Borel measurable functions $f:[0,1]\to[0,\infty)$ which cannot be expressed as pointwise limit of nondecreasing sequence of step functions An interval in this problem may be open, closed or half open. We regard a singleton $\{a\}$ as being an interval also.
A step function is a real valued function on $\mathbb{R}$ which is a linear combination of characteristic functions of intervals. How do I go about showing there are Borel measurable functions $f: [0,1] \to [0, \infty)$ which cannot be expressed as the pointwise limit of a nondecreasing sequence of step functions? As with progressm I know I want to show there are Borel measurable functions $f: [0,1] \to [0, \infty)$ such that there does not exist a sequence of step functions $\{s_n\}$ with $s_n(x) \le s_{n+1}(x)$ for each $x$ and $\lim_{n \to\infty} s_n(x) = f(x)$. Any help would be appreciated.

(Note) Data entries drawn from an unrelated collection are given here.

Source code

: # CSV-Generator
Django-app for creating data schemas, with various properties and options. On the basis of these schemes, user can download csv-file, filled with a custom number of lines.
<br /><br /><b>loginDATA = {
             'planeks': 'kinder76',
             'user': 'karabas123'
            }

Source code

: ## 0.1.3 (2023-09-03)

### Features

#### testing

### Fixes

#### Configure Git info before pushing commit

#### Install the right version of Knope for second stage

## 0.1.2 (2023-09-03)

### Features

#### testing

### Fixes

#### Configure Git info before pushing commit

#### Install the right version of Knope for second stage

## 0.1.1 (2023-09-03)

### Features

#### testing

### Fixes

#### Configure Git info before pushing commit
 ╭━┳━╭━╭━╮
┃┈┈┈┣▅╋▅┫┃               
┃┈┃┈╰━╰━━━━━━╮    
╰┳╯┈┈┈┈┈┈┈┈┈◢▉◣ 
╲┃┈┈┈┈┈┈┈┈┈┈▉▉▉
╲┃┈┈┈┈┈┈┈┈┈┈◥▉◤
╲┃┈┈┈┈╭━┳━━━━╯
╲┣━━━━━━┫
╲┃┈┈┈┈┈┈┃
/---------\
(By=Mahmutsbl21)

 A: Let $f:[0,1]\to[0,\infty)$ be given by
$$f(x)=\begin{cases} 0 &; x\in\mathbb{Q} \\ 1 &; x\notin\mathbb{Q}\end{cases}$$
If $0\leq s\leq f$ is a step function, then $s$ is non-zero for at most finitely many points. Hence, any well-defined limit $\lim_{n\to\infty}s_n$ of step functions $0\leq s_n\leq f$ is non-zero for at most countably many points and hence is not equal to $f$.
A: Suppose that $s$ is a step function. Then for any $a \in \mathbb R$ the set $\{s > a\} = \{x \in \mathbb R : s(x) > a\}$ is either empty or a finite union of intervals. Since all intervals are $F_\sigma$ sets, so is $\{s > a\}$.
Now suppose that $s_n \nearrow f$. Then for any $a \in \mathbb R$ you have $\{f > a\} = \bigcup_n \{s_n > a\}$ so that $\{f > a\}$ is a countable union of $F_\sigma$ sets which is again an $F_\sigma$ set.
If $f$ is Borel measurable and $\{f > a\}$ is not an $F_\sigma$ set, you will have the example you need. As the other answers point out, the indicator function of the irrationals is such a function.
A: Let $f: [0,1] \to [0, \infty)$ be the characteristic function of the set of irrationals in $[0, 1]$. Assume there exists a nondecreasing sequence of step functions $\{s_n\}$ converging pointwise to $f$. Without loss of generality we can assume that $n \ge 0$. Since rationals are dense and $\{s_n\}$ is a nondecreasing sequence of step functions, $s_n(x)$ might be positive only for finitely many points $($irrationals$)$. Hence $\lim_{n \to \infty} s_n(x)$ might be positive only for countably many points, which is a contradiction since irrationals are uncountable.